Obwohl sie Essen immer wieder in seiner urchristlichen Bedeutung, als Kommunion zwischen Menschen beschreibt (wobei sie auch das Essen allein im Restaurant ausgesprochen genoss), hat es nie etwas Heiliges bei ihr, selbst die himmlichsten Genüsse haben etwas durch und durch Irdisches. Das hängt wahrscheinlich auch mit ihren Lieblingsgewürzen zusammen, einer Prise trockenem Witz, einem Schuss Pragmatismus – ob sie den allgegenwärtigen Duft des Gewürzkuchens in Dijon beschreibt („nach Honig, Kuhmist und Gewürznelke“) oder das Liebesleben der Auster, der sie ein ganzes Buch widmete und eins ihrer zahlreichen kulinarischen Erweckungserlebnisse verdankte. Proust hatte nur seine Madeleine, MFK Fisher hatte viele Epiphanien, von der Schnecke bis zum Spiegelei-Sandwich.

Ihre bevorzugte Kost war auch aus heutiger Sicht ausgesprochen modern: saisonal und regional, köstlich, aber mäßig, ein, zwei Gänge, eher wenig Fleisch, selten Nachtisch, einfache Speisen, wobei einfach auch Kaviar bedeuten konnte, oder die von ihr so geliebten Kasserolen und Resteessen.
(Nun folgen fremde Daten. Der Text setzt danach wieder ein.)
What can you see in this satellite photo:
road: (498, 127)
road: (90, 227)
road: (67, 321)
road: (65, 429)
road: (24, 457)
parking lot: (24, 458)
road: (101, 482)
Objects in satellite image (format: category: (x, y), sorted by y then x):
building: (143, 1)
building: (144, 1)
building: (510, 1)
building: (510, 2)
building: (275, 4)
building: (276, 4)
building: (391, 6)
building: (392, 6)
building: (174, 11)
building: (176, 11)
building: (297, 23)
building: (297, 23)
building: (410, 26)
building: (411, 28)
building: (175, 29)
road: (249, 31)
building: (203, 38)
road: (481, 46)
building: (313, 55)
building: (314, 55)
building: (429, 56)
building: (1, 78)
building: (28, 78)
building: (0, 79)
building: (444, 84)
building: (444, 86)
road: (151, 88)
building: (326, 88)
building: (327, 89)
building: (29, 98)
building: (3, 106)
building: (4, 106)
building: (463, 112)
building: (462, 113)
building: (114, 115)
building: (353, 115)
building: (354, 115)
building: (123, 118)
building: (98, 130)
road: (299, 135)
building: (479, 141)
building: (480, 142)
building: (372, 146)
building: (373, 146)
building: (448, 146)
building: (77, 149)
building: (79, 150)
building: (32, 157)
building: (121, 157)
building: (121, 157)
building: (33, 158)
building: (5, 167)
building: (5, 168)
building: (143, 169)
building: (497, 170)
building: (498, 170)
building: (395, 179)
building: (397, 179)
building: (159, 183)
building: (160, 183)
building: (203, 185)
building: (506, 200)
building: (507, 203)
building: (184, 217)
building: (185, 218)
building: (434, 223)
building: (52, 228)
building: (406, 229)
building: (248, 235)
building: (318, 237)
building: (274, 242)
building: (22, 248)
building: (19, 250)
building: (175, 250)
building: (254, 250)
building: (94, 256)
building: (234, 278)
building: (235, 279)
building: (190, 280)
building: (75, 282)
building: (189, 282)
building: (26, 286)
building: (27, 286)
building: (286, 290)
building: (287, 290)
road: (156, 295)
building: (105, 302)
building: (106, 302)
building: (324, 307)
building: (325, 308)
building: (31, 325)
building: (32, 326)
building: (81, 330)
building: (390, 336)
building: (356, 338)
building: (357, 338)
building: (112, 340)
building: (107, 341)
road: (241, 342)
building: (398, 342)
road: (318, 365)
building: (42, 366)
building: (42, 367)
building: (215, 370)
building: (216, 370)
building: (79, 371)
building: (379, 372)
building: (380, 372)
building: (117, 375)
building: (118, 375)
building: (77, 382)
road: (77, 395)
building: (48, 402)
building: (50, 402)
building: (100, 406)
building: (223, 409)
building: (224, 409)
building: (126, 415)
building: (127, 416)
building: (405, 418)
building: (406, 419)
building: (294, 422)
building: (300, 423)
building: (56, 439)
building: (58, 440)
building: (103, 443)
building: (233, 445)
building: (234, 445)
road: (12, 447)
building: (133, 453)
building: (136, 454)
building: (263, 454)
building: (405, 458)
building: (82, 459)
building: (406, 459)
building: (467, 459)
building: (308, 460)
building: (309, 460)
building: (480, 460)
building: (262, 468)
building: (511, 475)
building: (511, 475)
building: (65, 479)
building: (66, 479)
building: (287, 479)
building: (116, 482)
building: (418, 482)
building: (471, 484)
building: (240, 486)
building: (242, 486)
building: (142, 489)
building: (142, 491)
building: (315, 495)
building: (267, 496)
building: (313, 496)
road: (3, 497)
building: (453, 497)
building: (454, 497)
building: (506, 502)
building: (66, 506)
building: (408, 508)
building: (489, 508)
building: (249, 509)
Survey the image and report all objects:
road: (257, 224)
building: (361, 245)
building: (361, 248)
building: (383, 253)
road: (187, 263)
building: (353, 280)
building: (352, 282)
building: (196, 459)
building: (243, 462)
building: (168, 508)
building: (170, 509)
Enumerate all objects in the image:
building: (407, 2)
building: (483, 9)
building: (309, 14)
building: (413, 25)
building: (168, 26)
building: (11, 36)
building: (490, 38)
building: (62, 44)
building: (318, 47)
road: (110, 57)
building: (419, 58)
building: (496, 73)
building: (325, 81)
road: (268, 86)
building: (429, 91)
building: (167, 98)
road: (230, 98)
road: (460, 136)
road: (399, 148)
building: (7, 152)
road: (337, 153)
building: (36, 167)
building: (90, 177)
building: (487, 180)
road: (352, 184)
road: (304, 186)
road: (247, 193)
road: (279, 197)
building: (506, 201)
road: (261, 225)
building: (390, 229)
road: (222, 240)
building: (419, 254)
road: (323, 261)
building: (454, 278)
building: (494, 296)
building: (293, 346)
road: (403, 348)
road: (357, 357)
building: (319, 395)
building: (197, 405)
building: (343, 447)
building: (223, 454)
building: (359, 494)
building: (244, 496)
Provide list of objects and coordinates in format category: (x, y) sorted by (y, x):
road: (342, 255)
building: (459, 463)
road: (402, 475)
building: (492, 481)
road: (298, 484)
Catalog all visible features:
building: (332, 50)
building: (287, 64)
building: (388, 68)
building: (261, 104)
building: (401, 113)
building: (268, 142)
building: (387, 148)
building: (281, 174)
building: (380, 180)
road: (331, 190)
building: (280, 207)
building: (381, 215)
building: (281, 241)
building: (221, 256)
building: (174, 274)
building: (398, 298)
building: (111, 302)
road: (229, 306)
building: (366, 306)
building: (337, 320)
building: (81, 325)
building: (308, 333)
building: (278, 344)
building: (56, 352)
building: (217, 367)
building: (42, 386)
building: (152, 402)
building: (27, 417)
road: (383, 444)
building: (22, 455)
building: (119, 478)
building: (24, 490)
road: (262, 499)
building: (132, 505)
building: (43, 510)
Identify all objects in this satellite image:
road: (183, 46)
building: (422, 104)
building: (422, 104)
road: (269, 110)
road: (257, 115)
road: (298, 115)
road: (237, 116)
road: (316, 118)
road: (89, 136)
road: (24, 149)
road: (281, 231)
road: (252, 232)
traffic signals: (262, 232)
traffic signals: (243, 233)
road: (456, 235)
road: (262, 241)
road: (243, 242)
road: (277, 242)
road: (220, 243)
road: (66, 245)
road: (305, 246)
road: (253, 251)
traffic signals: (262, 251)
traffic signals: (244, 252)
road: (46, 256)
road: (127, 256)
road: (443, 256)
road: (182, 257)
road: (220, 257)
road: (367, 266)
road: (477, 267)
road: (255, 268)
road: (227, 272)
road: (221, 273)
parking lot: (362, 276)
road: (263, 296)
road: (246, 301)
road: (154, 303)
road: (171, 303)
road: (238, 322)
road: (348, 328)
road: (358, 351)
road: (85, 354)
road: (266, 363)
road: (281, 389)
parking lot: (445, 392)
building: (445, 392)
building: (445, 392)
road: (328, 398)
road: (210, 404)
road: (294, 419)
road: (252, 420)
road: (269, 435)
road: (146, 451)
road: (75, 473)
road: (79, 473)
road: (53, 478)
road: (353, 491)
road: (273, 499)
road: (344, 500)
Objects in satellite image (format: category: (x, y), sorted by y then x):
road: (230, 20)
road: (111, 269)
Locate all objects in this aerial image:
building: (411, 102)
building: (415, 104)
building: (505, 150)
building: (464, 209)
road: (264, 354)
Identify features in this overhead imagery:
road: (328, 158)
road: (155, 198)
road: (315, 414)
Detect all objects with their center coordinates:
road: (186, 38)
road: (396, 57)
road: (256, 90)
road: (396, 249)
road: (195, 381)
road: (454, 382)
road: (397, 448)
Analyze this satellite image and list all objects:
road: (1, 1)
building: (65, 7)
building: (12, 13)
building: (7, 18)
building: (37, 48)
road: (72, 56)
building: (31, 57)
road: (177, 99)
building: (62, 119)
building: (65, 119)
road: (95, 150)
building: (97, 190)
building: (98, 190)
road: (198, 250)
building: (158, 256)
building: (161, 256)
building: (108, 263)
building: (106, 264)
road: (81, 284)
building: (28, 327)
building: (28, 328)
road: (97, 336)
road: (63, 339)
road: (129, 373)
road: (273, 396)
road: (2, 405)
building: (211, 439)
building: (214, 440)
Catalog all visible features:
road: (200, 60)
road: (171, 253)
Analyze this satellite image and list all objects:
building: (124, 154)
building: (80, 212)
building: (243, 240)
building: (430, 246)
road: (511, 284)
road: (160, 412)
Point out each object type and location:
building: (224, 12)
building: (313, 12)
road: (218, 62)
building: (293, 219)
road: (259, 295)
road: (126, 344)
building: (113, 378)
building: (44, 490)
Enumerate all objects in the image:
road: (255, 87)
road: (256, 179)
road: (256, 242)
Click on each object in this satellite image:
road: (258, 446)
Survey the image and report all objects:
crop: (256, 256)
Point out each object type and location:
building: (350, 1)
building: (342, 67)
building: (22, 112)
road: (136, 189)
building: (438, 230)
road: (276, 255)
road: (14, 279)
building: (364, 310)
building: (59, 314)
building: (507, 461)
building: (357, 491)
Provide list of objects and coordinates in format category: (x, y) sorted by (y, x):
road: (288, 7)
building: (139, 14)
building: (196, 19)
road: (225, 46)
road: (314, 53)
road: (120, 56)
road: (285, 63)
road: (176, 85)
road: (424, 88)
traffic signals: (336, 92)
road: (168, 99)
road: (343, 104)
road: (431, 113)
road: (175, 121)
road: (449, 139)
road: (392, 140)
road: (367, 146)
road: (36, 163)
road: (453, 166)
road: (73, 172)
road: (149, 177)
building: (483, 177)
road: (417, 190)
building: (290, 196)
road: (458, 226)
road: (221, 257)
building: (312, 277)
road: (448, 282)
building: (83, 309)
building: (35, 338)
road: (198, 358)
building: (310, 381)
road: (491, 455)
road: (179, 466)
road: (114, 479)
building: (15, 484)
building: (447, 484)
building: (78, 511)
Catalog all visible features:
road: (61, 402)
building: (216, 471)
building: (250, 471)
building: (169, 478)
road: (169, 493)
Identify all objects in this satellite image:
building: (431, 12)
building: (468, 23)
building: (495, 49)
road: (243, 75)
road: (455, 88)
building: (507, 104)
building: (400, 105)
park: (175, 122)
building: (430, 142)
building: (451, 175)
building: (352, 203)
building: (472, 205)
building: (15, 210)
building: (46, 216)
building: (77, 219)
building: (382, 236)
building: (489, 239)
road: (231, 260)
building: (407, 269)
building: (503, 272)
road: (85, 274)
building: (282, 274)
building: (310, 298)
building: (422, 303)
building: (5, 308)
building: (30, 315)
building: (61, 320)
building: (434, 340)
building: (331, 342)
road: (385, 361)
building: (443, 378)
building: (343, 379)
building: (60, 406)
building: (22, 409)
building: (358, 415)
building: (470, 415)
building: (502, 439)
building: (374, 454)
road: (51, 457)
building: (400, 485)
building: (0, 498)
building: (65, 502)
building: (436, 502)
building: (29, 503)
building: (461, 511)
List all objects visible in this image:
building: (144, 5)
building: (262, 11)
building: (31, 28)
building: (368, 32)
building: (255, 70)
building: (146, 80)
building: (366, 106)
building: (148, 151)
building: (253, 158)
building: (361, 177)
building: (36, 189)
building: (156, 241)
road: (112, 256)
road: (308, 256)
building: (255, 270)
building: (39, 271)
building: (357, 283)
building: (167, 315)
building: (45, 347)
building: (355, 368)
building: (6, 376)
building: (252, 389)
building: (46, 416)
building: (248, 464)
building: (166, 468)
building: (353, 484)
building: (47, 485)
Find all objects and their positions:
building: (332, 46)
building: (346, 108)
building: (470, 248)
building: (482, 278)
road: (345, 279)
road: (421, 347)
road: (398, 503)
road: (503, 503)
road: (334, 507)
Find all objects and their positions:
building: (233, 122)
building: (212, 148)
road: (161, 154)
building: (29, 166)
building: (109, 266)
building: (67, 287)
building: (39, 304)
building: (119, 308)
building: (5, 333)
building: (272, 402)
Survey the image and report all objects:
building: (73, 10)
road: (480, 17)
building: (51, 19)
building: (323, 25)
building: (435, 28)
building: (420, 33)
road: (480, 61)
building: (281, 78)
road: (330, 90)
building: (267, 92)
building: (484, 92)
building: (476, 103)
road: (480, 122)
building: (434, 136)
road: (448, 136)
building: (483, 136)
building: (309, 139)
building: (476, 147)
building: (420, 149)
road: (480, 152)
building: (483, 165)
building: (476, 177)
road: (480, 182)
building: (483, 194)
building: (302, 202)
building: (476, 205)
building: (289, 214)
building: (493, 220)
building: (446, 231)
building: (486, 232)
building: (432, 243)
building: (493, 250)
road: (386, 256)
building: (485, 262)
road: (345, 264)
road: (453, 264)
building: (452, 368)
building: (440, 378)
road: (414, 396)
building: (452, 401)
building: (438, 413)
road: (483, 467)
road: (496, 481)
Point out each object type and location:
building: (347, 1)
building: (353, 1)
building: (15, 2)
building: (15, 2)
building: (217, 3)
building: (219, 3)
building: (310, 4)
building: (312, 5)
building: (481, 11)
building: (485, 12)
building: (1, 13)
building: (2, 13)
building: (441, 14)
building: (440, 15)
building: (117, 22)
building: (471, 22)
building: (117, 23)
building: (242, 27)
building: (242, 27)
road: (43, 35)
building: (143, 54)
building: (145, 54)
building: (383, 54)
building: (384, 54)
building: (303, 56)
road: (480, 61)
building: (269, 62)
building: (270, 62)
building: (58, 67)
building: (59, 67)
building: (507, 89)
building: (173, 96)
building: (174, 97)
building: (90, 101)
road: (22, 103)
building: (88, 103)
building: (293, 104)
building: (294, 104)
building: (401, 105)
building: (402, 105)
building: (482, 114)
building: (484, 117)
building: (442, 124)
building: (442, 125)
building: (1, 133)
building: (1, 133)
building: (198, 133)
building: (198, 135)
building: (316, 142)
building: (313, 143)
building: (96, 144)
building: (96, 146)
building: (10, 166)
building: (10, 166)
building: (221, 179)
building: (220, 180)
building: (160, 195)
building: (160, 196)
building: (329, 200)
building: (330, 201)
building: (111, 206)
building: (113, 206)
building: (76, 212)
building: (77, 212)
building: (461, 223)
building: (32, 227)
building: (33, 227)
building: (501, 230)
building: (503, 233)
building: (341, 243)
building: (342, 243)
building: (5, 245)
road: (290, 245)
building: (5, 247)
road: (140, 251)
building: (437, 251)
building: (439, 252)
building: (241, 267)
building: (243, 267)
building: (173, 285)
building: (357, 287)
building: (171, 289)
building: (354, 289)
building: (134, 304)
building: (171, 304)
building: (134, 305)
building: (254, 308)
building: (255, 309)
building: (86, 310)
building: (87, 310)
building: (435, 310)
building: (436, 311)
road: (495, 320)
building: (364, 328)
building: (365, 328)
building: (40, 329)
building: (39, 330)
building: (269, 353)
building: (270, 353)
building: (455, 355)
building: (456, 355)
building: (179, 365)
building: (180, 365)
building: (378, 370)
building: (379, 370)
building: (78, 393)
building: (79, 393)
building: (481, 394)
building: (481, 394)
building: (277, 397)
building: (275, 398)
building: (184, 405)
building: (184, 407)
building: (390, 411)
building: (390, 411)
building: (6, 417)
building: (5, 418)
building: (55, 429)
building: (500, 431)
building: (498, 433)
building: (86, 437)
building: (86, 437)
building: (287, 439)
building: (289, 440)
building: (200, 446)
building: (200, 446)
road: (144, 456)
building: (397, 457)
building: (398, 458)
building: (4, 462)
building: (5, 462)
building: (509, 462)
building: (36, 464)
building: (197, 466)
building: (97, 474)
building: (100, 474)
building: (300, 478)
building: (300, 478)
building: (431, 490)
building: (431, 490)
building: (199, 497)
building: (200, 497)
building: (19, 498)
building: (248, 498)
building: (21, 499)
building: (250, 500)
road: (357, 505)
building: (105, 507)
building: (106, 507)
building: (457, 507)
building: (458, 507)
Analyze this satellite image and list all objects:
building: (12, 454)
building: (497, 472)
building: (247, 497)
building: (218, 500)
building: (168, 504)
Sie praktizierte und propagierte Slow Food, Jahrzehnte bevor der Verein erfunden wurde.

So wurde sie alt und immer noch schön, ihr Gesicht „eine Mischung aus frischem Pfirsich und gealteterter Kartoffel“, wie eine Besucherin fand. Ihr Tod 1991, mit 83 Jahren, war nicht ganz so, wie sie ihn sich ausgemalt hatte – zwischen Kühlschrank und Herd, in der einen Hand ein Wermut, in der anderen eine reife Birne –, aber friedlich.

Immer wieder wurde sie gefragt, warum sie über so triviale Dinge wie Essen und Trinken schreibe, statt sich wichtigen Themen zu widmen, Krieg zum Beispiel und Machtkämpfen. Weil, so schrieb sie in einer Art Glaubensbekenntnis, es im Leben immer um Hunger geht. Weil sich das nicht trennen lässt, der Hunger nach Essen, nach Sicherheit, nach Liebe. Das ist es auch, was all ihre Bücher sind: Liebesgeschichten.